The CIRCLES Program, part of the Empower effort to get families out of poverty, will expand to Cumberland County later this month, the second chapter in the state.

Putnam County, the state’s first chapter, started last July and is now working with its second group of families. Those sessions began with eight families. Four are now homeowners and three have gotten better paying jobs.

Balinda Westmoreland leads the CIRCLES Program in Cumberland, Fentress, Van Buren, White, and Warren Counties. She said the two-hour sessions once per week are led by volunteers. The sessions focus on goals, gaps, and removing barriers.

“The main thing that we work on is building a healthy intentional relationship,” Westmoreland said. “These are things that a lot of our families have never had. They don’t understand. They have a lot of people that love them, but they don’t understand what a healthy intentional relationship is. We want to increase poverty IQ. If you are situational poverty, sometimes you understand something happened, I need to get back on course. But we see so many families that are generational poverty. So to them, food stamps and moving from home to home to home to home because you couldn’t pay rent is normal. That’s what grandma did, that’s what mama did. So that’s what I do. But once they build this intentional relationship, they find there is another way and they get support through this.”

Westmoreland said the process for starting a CIRCLES program begins with finding volunteers in each community who are willing to work as mentors, serve food for the family meals, supervise the youth program or help in anyway.
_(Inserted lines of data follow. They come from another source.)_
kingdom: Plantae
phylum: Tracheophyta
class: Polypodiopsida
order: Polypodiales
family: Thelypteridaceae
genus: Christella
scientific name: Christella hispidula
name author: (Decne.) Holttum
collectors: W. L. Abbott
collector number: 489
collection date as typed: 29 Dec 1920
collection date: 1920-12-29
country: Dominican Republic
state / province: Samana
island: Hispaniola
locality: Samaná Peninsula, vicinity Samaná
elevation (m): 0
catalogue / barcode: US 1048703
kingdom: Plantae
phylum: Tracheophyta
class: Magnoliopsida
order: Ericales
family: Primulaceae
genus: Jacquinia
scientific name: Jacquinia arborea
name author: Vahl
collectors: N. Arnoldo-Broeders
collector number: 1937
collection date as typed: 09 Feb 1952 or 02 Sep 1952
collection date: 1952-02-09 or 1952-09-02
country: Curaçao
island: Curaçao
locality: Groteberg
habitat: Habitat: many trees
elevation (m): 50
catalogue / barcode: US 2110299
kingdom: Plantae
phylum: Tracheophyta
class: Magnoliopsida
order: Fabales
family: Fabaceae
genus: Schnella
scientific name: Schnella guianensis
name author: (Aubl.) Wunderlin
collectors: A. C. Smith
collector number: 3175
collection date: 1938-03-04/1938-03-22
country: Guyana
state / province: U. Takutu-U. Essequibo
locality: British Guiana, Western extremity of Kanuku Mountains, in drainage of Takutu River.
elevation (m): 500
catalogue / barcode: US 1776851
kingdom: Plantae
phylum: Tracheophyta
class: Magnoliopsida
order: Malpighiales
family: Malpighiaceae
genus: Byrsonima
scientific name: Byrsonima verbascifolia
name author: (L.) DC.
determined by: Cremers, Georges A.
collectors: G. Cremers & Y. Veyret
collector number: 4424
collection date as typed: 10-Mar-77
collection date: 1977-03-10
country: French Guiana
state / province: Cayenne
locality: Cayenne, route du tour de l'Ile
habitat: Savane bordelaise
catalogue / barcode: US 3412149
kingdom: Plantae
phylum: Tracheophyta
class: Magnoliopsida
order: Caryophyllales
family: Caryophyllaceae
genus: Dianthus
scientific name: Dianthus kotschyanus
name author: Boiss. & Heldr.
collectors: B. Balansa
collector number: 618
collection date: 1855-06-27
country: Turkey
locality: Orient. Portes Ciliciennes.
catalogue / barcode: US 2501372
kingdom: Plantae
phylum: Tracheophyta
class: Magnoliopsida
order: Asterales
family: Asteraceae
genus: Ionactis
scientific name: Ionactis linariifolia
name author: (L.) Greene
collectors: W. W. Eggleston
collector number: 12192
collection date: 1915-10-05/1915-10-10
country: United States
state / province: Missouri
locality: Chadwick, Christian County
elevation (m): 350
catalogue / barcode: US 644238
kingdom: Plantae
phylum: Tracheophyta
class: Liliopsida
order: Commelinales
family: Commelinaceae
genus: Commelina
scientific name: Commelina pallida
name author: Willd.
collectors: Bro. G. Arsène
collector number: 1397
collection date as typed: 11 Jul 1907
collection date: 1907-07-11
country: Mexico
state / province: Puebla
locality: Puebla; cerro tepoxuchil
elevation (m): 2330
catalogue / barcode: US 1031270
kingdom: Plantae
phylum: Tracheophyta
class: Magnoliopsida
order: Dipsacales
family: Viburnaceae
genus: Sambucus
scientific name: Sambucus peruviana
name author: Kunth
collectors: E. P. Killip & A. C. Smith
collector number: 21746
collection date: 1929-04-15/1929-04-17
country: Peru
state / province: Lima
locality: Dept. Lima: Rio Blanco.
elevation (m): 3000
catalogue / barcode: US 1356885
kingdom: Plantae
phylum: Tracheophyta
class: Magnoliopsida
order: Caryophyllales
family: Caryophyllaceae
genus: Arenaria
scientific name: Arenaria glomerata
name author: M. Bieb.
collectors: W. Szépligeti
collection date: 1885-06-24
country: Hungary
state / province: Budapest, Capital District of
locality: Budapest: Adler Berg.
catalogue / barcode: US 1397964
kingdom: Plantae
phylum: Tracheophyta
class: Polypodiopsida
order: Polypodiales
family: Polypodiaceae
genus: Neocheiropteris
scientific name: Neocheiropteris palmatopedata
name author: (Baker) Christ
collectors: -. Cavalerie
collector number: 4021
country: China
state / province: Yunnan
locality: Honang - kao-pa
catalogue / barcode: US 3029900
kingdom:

She said a recent meeting in Cumberland County brought enough volunteers to get the program started.

She said they now have enough families in Fentress and White Counties to begin recruiting volunteers there.

“This intensive care is wrapping our arms around these families, giving them the mentorship, the encouragement, empowering them to be better parents, to help them on their journey,” CIRCLES Leader Lehra Trobaugh said. “They all want to work hard and they want to better their circumstance.”

95 percent of the families involved are single-family households. The sessions begin with a meal, where parents and children sit together. Westmoreland said that sometimes does not happen in the course of a regular week. The youth go to a seperate breakout group while the adults work with volunteers. The second Putnam County group had the first fathers involved.

“We love to see them going through this together, learning all this together,” Trobaugh said. “And what are your barriers? How can we get someone to come in and speak to you about what your barriers are, whether it be credit repair, home purchase, trying to buy groceries and navigate the grocery store.”

Residents interested in volunteering to help the families can find information on the Empower Upper Cumberland website. High School and college students needing volunteer hours are invited to help with the youth side of the program. Westmoreland said the ultimate goal is to turn the program over to the local community to oversee.

The Empower Upper Cumberland program began last year through a state grant to reinvent how the community tackles the issue of poverty. Locally, the program works with families individually to help address the issues that can lead to systemic generational poverty. Some 275 families have enrolled in the Empower program. Empower Director Megan Spurgeon said that is second highest number among the state pilot projects, behind only Davidson County.

Spurgeon said they need more families in both Clay and Van Buren County. She said the program has been a big success, in terms of numbers, in both Cannon and Jackson Counties.